- [EXERCISE AIM]
Pick out every line in the records below that contains the string "label", and copy each one. Case counts.

- [EXTRACTED DATA]
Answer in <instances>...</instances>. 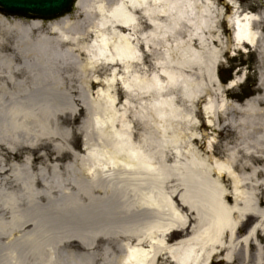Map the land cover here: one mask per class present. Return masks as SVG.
Segmentation results:
<instances>
[{
  "label": "bare ground",
  "instance_id": "bare-ground-1",
  "mask_svg": "<svg viewBox=\"0 0 264 264\" xmlns=\"http://www.w3.org/2000/svg\"><path fill=\"white\" fill-rule=\"evenodd\" d=\"M190 2L77 0L71 13L52 21L0 12V107H7L0 111V144L10 151L14 152L12 144H21L18 132L31 137L36 124L54 114L49 113L50 109L61 104L58 96L69 89L68 80L85 82L91 88L101 85L95 75L100 70L108 71L112 78L117 71L128 73L121 89L127 97L140 102L146 99L149 104H141L134 113L146 129L140 140L134 141L127 122L122 116L117 118L115 98L101 91L100 102L72 99L70 103L91 115L95 143L83 155L74 154L77 167L72 169L65 163L60 175L61 164L53 163L49 179L43 170L38 177L29 172L27 158L23 168L10 164L7 179L0 183V264H54L51 245L59 231L63 232L62 241H75L86 251L85 257H71L73 264H91L94 241L99 237L113 240V264H158L161 256L165 264H209L215 257L229 264L241 256L240 264H245L250 260L252 245L260 254L264 208L258 207L264 202V178L260 181L258 176L264 172V110L255 105L263 102L264 96L258 95L236 108L246 113L240 125L253 132L262 129L252 137L251 151L243 164L238 165L233 154L224 163L209 165L196 157L191 149L196 138L182 134L186 126H195H190L188 115L179 112L174 92L181 101L197 100L202 90L196 91L198 85L184 72L196 65L213 81L215 52L206 50L200 36L202 30L209 29L210 9L203 6L192 13V18H186L193 10ZM237 2L226 0L232 10L226 17L231 39L238 48H255L261 39L264 12L238 11ZM261 2L264 5V0ZM183 20L189 23L188 35H198L196 40L203 52L195 51L178 37L177 25ZM142 24L148 30L144 31ZM166 38L173 39L169 48L164 47ZM157 47L162 48L157 58L161 75L152 73L146 79L133 74L142 75L145 70L140 52ZM229 83L228 88L233 87L236 80ZM212 108L207 101L202 111L212 115ZM223 110L220 105L216 111ZM166 147L174 157L184 154L186 164L173 168L165 165ZM182 147L184 152H180ZM212 151L210 144L208 152L215 155ZM259 161L263 162L260 169L255 165ZM174 168L179 171L177 177H171ZM5 169L0 163V173ZM246 171L248 180L239 175ZM171 180V187L178 190L168 195L165 188ZM96 191H114L118 202L112 204L110 199L96 203ZM80 198L85 199V205L79 204ZM118 206L140 209L147 217L138 224H128L126 218L117 216L123 212ZM52 213H57L56 217ZM248 216L256 221L242 235L240 228ZM65 219L87 222L86 227L74 229L82 235L69 234L74 227ZM60 225L69 230H59ZM186 229L185 236L167 242L172 232ZM110 262L108 258L104 264ZM261 263L256 256L253 264Z\"/></svg>",
  "mask_w": 264,
  "mask_h": 264
},
{
  "label": "rangeland",
  "instance_id": "rangeland-1",
  "mask_svg": "<svg viewBox=\"0 0 264 264\" xmlns=\"http://www.w3.org/2000/svg\"><path fill=\"white\" fill-rule=\"evenodd\" d=\"M171 1V0H168ZM192 0L190 2L192 11L187 12L186 18H192L193 14L199 12L203 6H208L210 13L208 15L209 29H204L200 32L201 40L205 42L206 50H213L215 52V58L212 68V78L213 81L208 79L206 72L203 68L199 66H192L189 71L184 72L186 78L192 77L194 82L198 85L196 91L200 88L202 90L201 96L191 103L181 101L178 92H174V100L176 107L181 114L189 116V120H192L189 127L186 126V130L182 131L185 136L195 137L196 140L192 141L191 149H193L196 157L201 160L205 165H209L215 161L226 162L227 157L231 154L234 155V160L238 165L243 164L248 159V152L250 150V145L252 137L262 130L259 128L256 132L251 131L249 128L240 125V121L245 119L246 113L236 110L242 106V104L252 99L256 96H264V21L260 24L261 39L255 48H249L247 46L238 48L231 39L232 30L226 21V17L232 13V10L227 6L226 0ZM238 11H248L253 13L264 12V5L261 0H238ZM192 22V20H191ZM143 23V21H142ZM188 21L183 20L178 22L177 27H179L180 40L188 42L190 47L198 52H203L199 42L196 40V33L189 36V28L187 27ZM176 27V28H177ZM142 29L144 31L148 30L145 24H142ZM143 31V32H144ZM178 32V31H177ZM199 34V33H198ZM189 39L193 41L190 43ZM171 38H166V43L164 47H171L173 45ZM163 47V48H164ZM162 48L157 47L150 52L143 53L140 52V56L143 59V64L145 70L143 74L133 73L138 76L149 79V75L152 73L161 75L157 68V58L159 57V51ZM163 51V50H162ZM159 54V55H158ZM201 54V53H200ZM139 56V57H140ZM218 67V68H217ZM220 70V74L224 80L234 79L236 84L233 87L228 88L225 84H221L220 80L217 79L216 70ZM95 75L102 81L101 85H94L88 88L85 82L68 80L66 85L69 87L68 90H63L58 96L61 99V107L57 105L56 108L50 109L54 113L48 117L47 121L44 123H37L35 132L31 137L24 135L22 132H18V139L21 144H12L14 146V152L10 151L8 148L0 144V163L4 165L5 169L0 173V183L7 179V174L10 172L8 169L10 164H15L16 166L25 167V160L30 162L27 167H29V172L38 177L40 170L46 173V177L51 178V165L53 163H60L58 167V172L62 175L63 164H70L72 169L77 167V159L75 155H83L86 148H90L94 143V135L92 132V127L90 126L91 115L88 111L77 105L70 103L72 99H80L83 102L87 101L90 103L100 102L101 98L99 95L101 91L109 94L112 98H115L116 102L114 105L115 113H117V118L123 117V121H126L130 128V134L134 141H139L144 132L146 131L145 126L140 120L136 119L135 115L140 109V105L146 107L149 104L143 100V102L137 99L127 97L121 85L123 81L128 80V73L116 72L115 78H112V74L108 71L100 70ZM164 84H168L165 79ZM218 80V82H217ZM117 83V84H116ZM108 84L111 87H108ZM57 97V98H58ZM210 101L212 103L213 114L205 115L202 111L204 104ZM140 103V104H139ZM223 106V111H216L219 106ZM254 106V105H253ZM255 108L264 110V101L255 105ZM7 110V107H0V111ZM191 110V111H190ZM258 110V112L260 111ZM135 113V115H134ZM264 118V111H263ZM1 119V117H0ZM40 122V119H39ZM34 123V122H33ZM35 124V123H34ZM119 125L118 122L115 123V127ZM35 128V127H34ZM85 143V144H84ZM213 145V151L215 155L208 152V146ZM186 146V144H185ZM184 147L180 149V152H184ZM233 158V157H232ZM163 161L164 164L170 168L174 166H182L186 164L184 154L174 157L170 148H165L163 151ZM263 162H257L256 168L260 169ZM23 166V167H22ZM237 170V168H235ZM239 171V170H238ZM173 174L171 175L170 173ZM172 172L168 173V176L177 177L176 173L179 174L175 168ZM241 178L250 179L248 172H239ZM167 176V177H168ZM264 178V172L258 179L261 181ZM2 180V181H1ZM169 186L165 188L168 195H171L172 190H178L175 187L173 181H169ZM228 185V182H226ZM259 190V189H258ZM102 192V191H101ZM96 191L94 196L96 203L108 202L110 199L113 200L111 203L118 202L116 192H104ZM178 192V191H177ZM260 192V190H259ZM81 206L86 204L85 199H78ZM176 198H174V201ZM116 204V203H115ZM123 212H119L117 216L126 218L128 224H138L139 221L142 222L143 218L147 217L145 212H141L140 209H134V211L126 210L122 206H118ZM259 209L264 208V202L258 207ZM24 208H22L23 210ZM27 214V213H25ZM145 214V215H143ZM56 217L57 213H52ZM69 217L72 216L68 215ZM139 218V219H138ZM68 219V218H67ZM65 219L66 224L74 227L69 231V234L74 236H81L82 233L75 232V227H86L87 222L83 221H69ZM256 219L254 217H246L242 224L241 234L243 235L245 230L250 226ZM192 222V221H191ZM33 223V222H32ZM34 225V223H33ZM35 228V225H34ZM76 228V229H78ZM29 229V227L27 228ZM59 230L65 229L69 230L65 225H60ZM74 230V231H73ZM61 233L56 234L59 237H54L55 241L51 245V252L53 253L54 264H73L70 263L71 257L76 256L78 258L85 257V250L75 241H62ZM187 234V229L185 231L179 232L174 231L168 235L167 242L172 243L177 239L185 236ZM261 238V237H260ZM3 240L0 239V249L2 248ZM260 254L256 249L255 245L251 246L249 250L250 260L245 264H253L255 257L262 261L264 264V241L261 240ZM103 248H107L104 252ZM111 249H115L113 245V240H105L103 237H99L94 241L93 254L90 256L91 264H104L109 258L113 264L114 252ZM240 255L242 253L240 252ZM158 264H165V257L161 256ZM242 262L241 256H237L236 260H233L229 264H240ZM210 264H222L217 257L212 259Z\"/></svg>",
  "mask_w": 264,
  "mask_h": 264
},
{
  "label": "water",
  "instance_id": "water-1",
  "mask_svg": "<svg viewBox=\"0 0 264 264\" xmlns=\"http://www.w3.org/2000/svg\"><path fill=\"white\" fill-rule=\"evenodd\" d=\"M76 0H0L7 16L51 21L72 12Z\"/></svg>",
  "mask_w": 264,
  "mask_h": 264
},
{
  "label": "trees",
  "instance_id": "trees-1",
  "mask_svg": "<svg viewBox=\"0 0 264 264\" xmlns=\"http://www.w3.org/2000/svg\"><path fill=\"white\" fill-rule=\"evenodd\" d=\"M218 78L221 81V83L225 84L228 80H224V78L222 77V75L220 74V70L217 72Z\"/></svg>",
  "mask_w": 264,
  "mask_h": 264
}]
</instances>
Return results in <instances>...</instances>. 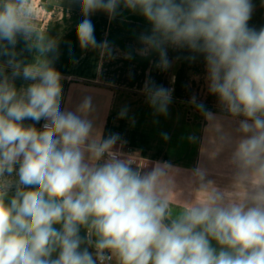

- [CORRECT OUTPUT]
  "label": "bare ground",
  "label": "rangeland",
  "label": "water",
  "label": "trees",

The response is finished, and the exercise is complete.